Case Summary: Huether v Sharpe, 2025 ONCA 140
Paul E.F. Martin of Loopstra Nixon LLP acted as a “friend of the Court” on behalf of the Ontario Building Officials Association and the Ontario Large Municipalities Chief Building Officials in the recent Court of Appeal case, Huether v Sharpe, 2025 ONCA 140. The decision reversed a lower court ruling that had imposed an indefinite and ongoing "duty to monitor" upon municipalities until and unless a permit file had been “closed” (a term that does not even exist in the relevant legislative scheme). The Court of Appeal’s decision alleviates the requirement that a municipality must unduly search historic building files to confirm that permits were in fact formally closed, that were treated as closed.
Background
In 1986, the Township of McMurrich Monteith (the “Township”) authorized a building permit for a residential construction project. During the construction phase, several deficiencies were identified and an "Order to Comply" was issued and subsequently updated via a handwritten note stating, “all complied with.” In 1988, the Township issued a treasurer’s certificate to the new property owners, confirming there were no outstanding work orders. Over three decades later, in October 2021, the property was purchased by the plaintiffs who, upon discovering construction defects, initiated legal action against the Township and others, in February 2022.
The Township moved for summary judgment, arguing the plaintiffs claim was barred by the 15-year ultimate limitation period under section 15(2) of the Limitations Act, 2002, S.O. 2002 c. 24, Sched. B (the “Act”), noting the initial permit issuance in 1986. The motion judge dismissed the Township’s motion, determining that the Township's failure to adequately supervise and inspect the project amounted to ongoing and continuous negligence. This decision was predicated on the motion judge’s finding that the building permit remained 'open' due to incomplete closing formalities and that the Township had a “duty to monitor” open construction files. Accordingly, the ultimate limitation period was found to have not yet expired per section 15(6)(a) of the Act.
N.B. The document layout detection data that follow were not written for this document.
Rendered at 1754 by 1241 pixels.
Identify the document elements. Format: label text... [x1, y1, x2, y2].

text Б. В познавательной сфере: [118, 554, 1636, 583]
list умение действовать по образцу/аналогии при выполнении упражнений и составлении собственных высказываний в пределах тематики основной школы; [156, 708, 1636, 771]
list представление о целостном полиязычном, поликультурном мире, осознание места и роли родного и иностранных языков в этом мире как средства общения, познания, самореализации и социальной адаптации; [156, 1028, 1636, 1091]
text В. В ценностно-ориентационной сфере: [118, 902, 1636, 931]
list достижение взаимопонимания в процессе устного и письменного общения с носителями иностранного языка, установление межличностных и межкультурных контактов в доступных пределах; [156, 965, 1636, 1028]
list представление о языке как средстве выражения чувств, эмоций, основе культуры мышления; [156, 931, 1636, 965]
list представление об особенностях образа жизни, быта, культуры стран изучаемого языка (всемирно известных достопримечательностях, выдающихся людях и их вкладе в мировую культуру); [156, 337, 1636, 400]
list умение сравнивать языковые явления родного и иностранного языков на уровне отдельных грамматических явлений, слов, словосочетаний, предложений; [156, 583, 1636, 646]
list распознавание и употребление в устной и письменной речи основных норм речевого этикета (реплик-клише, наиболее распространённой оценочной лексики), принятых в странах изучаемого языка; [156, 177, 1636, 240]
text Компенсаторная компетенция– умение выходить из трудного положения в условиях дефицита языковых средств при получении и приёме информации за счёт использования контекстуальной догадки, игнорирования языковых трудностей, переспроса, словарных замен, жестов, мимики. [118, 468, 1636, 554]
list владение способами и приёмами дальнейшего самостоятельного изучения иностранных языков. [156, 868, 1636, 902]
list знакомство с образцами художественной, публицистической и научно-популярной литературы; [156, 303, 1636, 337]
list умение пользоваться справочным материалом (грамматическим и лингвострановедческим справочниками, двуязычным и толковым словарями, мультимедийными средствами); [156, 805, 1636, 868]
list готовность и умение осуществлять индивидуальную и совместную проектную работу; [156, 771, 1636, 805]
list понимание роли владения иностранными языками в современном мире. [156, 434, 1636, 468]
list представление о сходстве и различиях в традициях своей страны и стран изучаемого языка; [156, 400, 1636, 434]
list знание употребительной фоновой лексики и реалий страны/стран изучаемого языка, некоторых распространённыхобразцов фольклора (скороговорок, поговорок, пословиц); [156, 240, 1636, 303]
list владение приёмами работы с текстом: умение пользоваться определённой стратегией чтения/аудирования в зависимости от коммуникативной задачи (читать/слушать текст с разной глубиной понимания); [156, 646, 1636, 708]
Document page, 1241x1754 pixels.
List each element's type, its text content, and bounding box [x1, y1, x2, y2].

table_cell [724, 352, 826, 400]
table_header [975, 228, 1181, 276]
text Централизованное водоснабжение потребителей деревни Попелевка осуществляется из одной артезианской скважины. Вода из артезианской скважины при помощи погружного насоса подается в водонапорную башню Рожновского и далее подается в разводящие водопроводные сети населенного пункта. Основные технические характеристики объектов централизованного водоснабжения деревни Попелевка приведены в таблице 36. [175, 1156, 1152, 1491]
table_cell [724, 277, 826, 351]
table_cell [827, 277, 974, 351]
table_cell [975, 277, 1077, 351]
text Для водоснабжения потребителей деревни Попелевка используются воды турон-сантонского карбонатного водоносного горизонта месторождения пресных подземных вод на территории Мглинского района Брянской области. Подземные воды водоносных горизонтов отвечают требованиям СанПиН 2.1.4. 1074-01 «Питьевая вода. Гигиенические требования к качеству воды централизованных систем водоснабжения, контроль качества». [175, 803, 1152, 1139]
Court of Appeal’s Decision
The Court of Appeal overturned the decision of the motions judge and dismissed the plaintiff’s action against the Township. The appellate judges unanimously held that the motion judge erred in their interpretation of "continuous act or omission." The Court of Appeal clarified that a continuous act or omission requires repeated negligent actions, which in this case last occurred by 1988 when the Township treated the building permit as closed and disengaged from further involvement with the file. The Court emphasized that the mere existence of an ongoing duty to enforce the Ontario Building Code by the Township would not, in and of itself, extend the ultimate limitation period in the absence of a continuous act or omission under section 15(6)(a) of the Act.
While the absence of a continuing act or omission was sufficient to dispose of the appeal, the Court of Appeal went further to hold that the motion judge erred by presuming the Township had a duty to continuously monitor open permit files. It was found that the motion judge did not first undertake the requisite analysis to establish the existence of such a novel duty of care, and the assumption surpassed the established common law duties related to inspection practices.
Consequently, the Court of Appeal determined that the ultimate limitation period had indeed at law expired on January 1, 2019, thus barring the action against the Township.
In addition to the significant lessening of municipal liability exposure in similar claims, this decision will have substantial implications in regard to the storage and handling of historic permit files that have been dormant for at least 15 years.
Paul will be presenting on this topic at Leadership Day held by the Ontario Building Officials Association on Friday April 4, 2025.